How We’re Working to Meet the Needs of People Living and Aging With HIV

Jul 9, 2018 7:00 PM ET
Blog

In the past two decades, incredible progress has been made in the fight against HIV in the United States. Through a steady stream of innovation, more people living with HIV are leading longer, healthier lives. But the work is far from over. According to the CDC, as of 2014, 45 percent of people living with HIV in the U.S. are now 50 years old or older, and by 2020 that percentage is estimated to reach 70 percent. This aging population faces a unique set of challenges that we at Gilead are working to address.

In keeping with our vision to provide continued support for people with HIV, we convened our first advisory board meeting last month with several key partners who are essential to addressing the unmet needs of those aging with HIV. These included healthcare providers, researchers and community advocates from AIDS Project LATPAN, the University of PittsburghBoston UniversityACRIAUniversity of California, San DiegoHTW CampaignSAGE and HIV Vaccine Trials Network. Over two days, we worked closely with this team of experts to define the scope of the issue, identify the challenges it poses, and create a list of potential solutions that can offer much-needed support to those living with HIV as they age.

A recurring theme of our discussion was that no solutions can likely be achieved without first addressing the collective challenges that exist within both the healthcare system and the general community that are intrinsically merged together. That’s why we will seek to partner with a range of organizations—from healthcare clinics to advocacy groups—to collaborate in new innovative ways.

For instance, one approach we identified is to address the persistent stigma that many people living with HIV—including those who are aging—still face. The stigma isn’t just around having HIV—it’s also tied to other factors such as sexual orientation, the presence of co-morbidities associated with HIV and aging, and even just aging itself. Those who face stigma may also face additional struggles such as isolation and loneliness, which in turn can contribute to mental health issues like depression and substance use. The “perfect storm” of these challenges can make it difficult to coordinate quality care. As a result, many providers and organizations may not have the education or resources necessary to holistically address the needs of those living and aging with HIV.
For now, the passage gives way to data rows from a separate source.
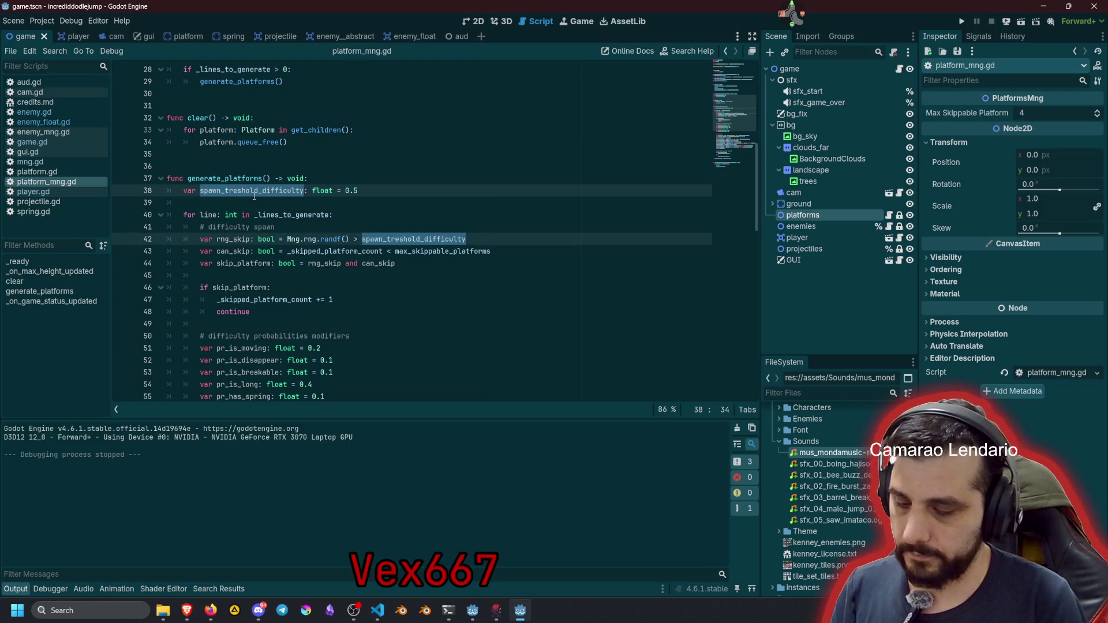
type("pr_skip")
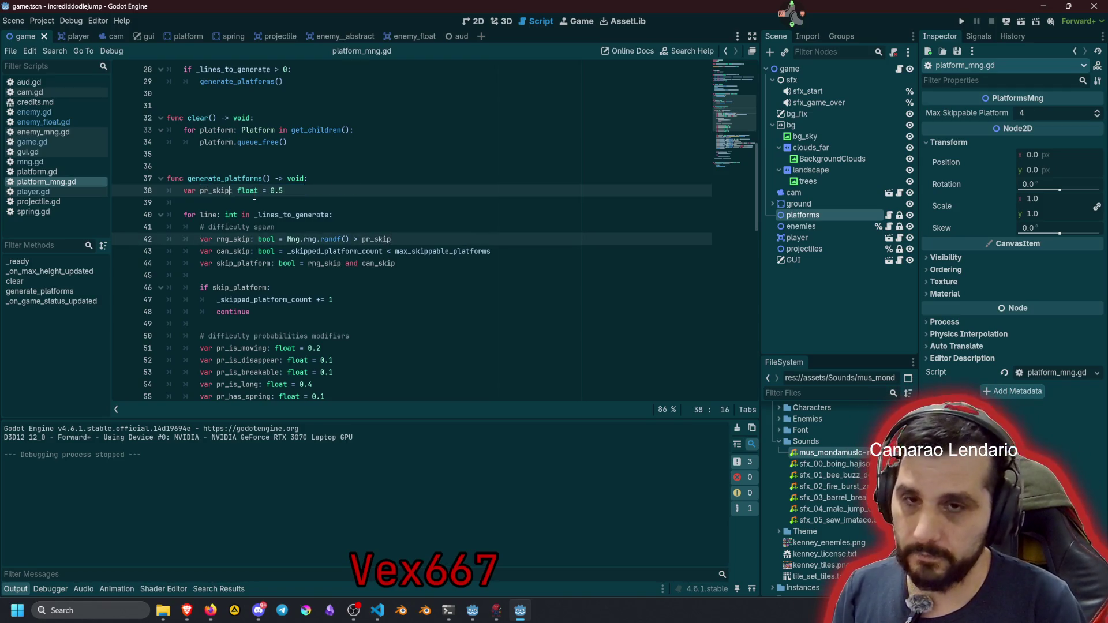
key("Escape")
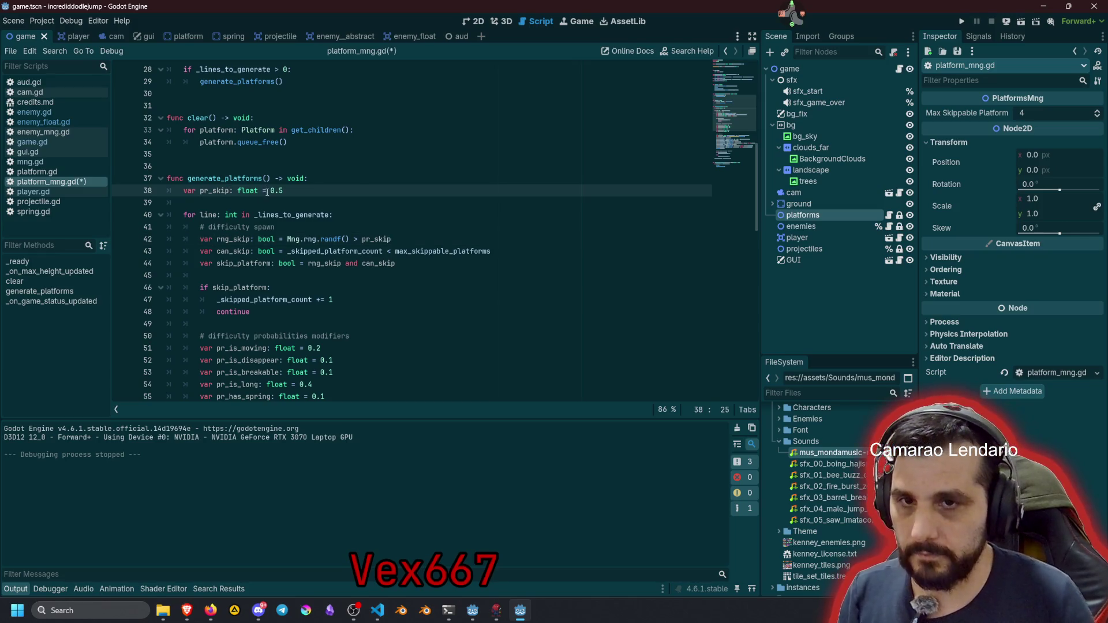
Insert a '# probability to skip' comment line above the pr_skip declaration
key("Home")
key("Return")
key("Up")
We discussed a variety of possible strategic approaches to reducing loneliness and stigma while implementing more creative solutions to improve the overall quality of life for patients. For example, there is a need for greater emphasis on home-based care and expanded opportunities for connection—such as entertainment and socializing activities, substance use programs, and workforce training. We also talked about several novel networking solutions to reduce isolation—ranging from social lunches and intergenerational dinners to technological approaches.
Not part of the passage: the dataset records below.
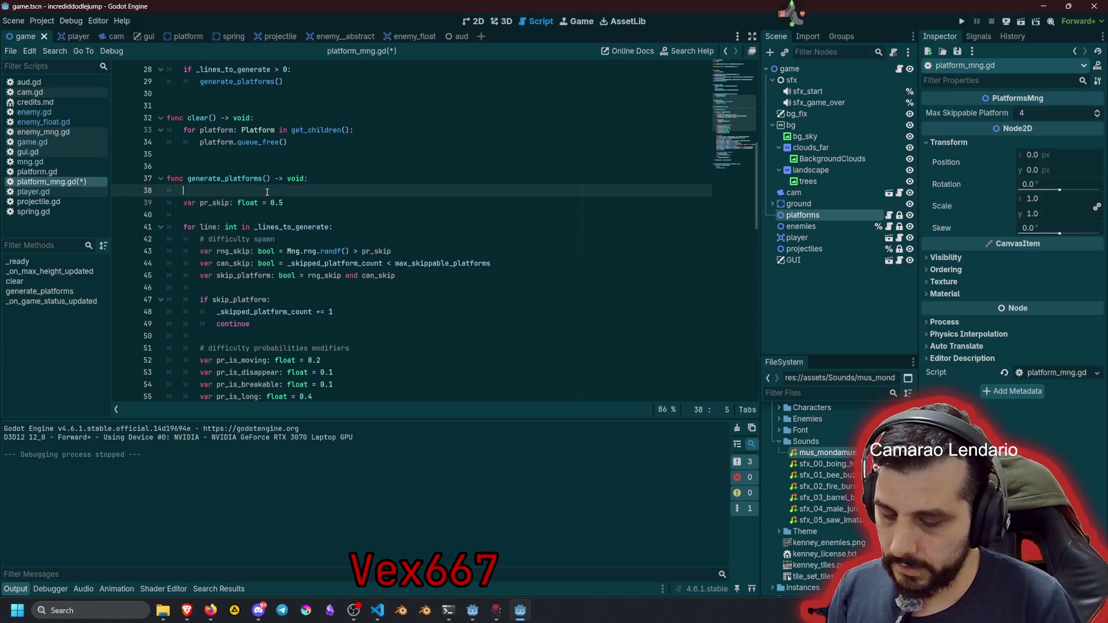
type("provbab")
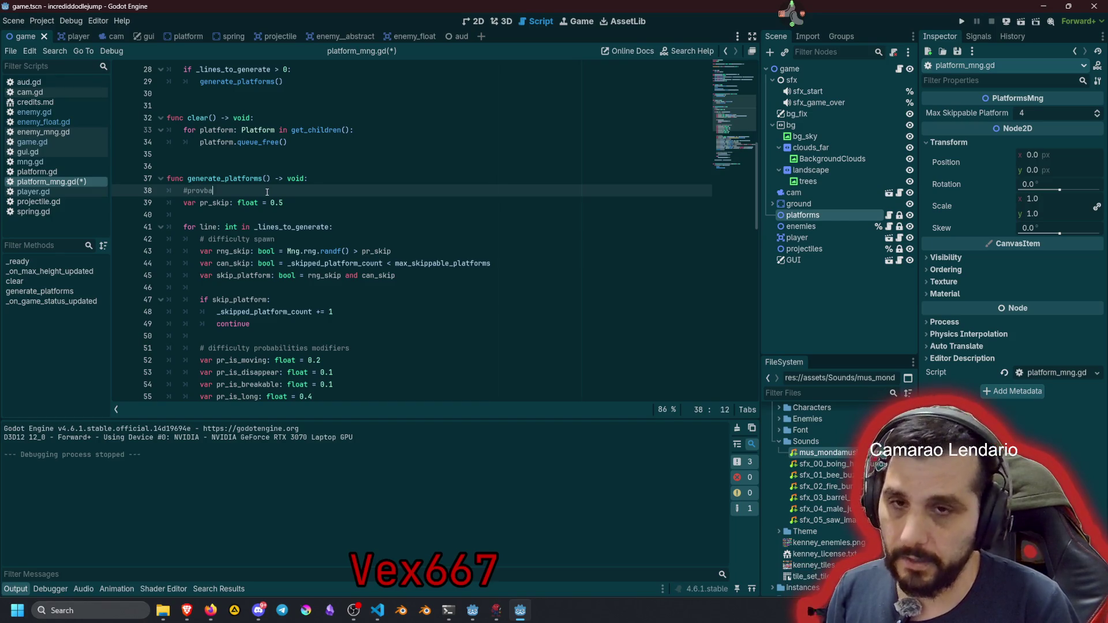
key("Left")
key("Left")
key("Left")
key("Right")
key("Right")
type("lity to ")
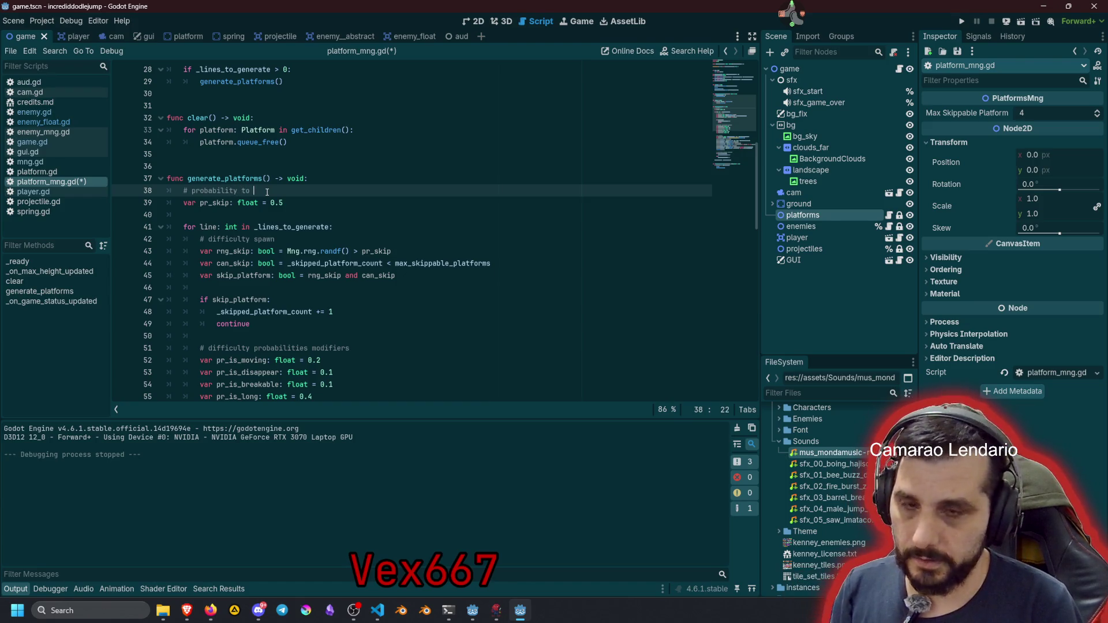
type("skip")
To help promote better care, healthcare providers and community-based organizations should strive to continue building coalitions that can provide services designed specifically for the unique needs of people living and aging with HIV. One approach can be connecting infectious disease physicians, pharmacists and other providers with specialists in geriatric care. It’s also crucial to bring together organizations that run complementary programs for aging individuals living with HIV, while also supporting newer organizations that want to make it their primary mission to serve and support people living and aging with HIV. We intend to issue a Request for Proposals to organizations interested in being a part of such solutions.

Thanks to the improvements in medicine and care approaches, HIV no longer has to be a death sentence. Our challenge now is to help those affected by HIV continue to live the healthiest life possible as they age. I’m energized by the commitment and combined creativity and insights that our team of advisors is bringing to the table, and feel optimistic about the opportunity we have to improve the lives of so many.